Häufig gestellte Fragen
Warum war es für Großbritannien wichtig, zum Goldstandard zur Vorkriegsparität zurückzukehren?
Großbritanniens Rückkehr zur Vorkriegs-Goldparität war von dem Wunsch getrieben, das internationale Ansehen des Pfund Sterling und seine Position als globales Finanzzentrum wiederherzustellen. Die politischen Entscheidungsträger glaubten, dass eine starke, goldgedeckte Währung ein Symbol wirtschaftlicher Stärke und eine Voraussetzung für stabilen internationalen Handel und Finanzen sei.
Wie trug das überbewertete Pfund zu Großbritanniens wirtschaftlichen Problemen bei?
Ein überbewertetes Pfund machte britische Exporte für ausländische Käufer teurer und Importe für britische Verbraucher billiger. Dies führte zu einem erheblichen Rückgang der Nachfrage nach britischen Waren, insbesondere in wichtigen Exportindustrien, was zu geringerer Produktion, Arbeitsplatzverlusten und industriellen Unruhen führte.
War der Goldstandard die alleinige Ursache der Weltwirtschaftskrise?
Nein, der Goldstandard war nicht die alleinige Ursache der Weltwirtschaftskrise.

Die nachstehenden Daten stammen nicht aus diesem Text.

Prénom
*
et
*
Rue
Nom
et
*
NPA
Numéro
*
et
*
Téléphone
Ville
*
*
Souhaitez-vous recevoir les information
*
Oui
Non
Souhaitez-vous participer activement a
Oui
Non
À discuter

Der Börsencrash, zugrunde liegende strukturelle wirtschaftliche Schwächen und protektionistische Politiken waren ebenfalls bedeutende Faktoren. Die Starrheit des Goldstandards verschärfte die Krise jedoch, indem sie politische Reaktionen einschränkte, deflationäre Tendenzen weltweit übertrug und die internationale Zusammenarbeit behinderte.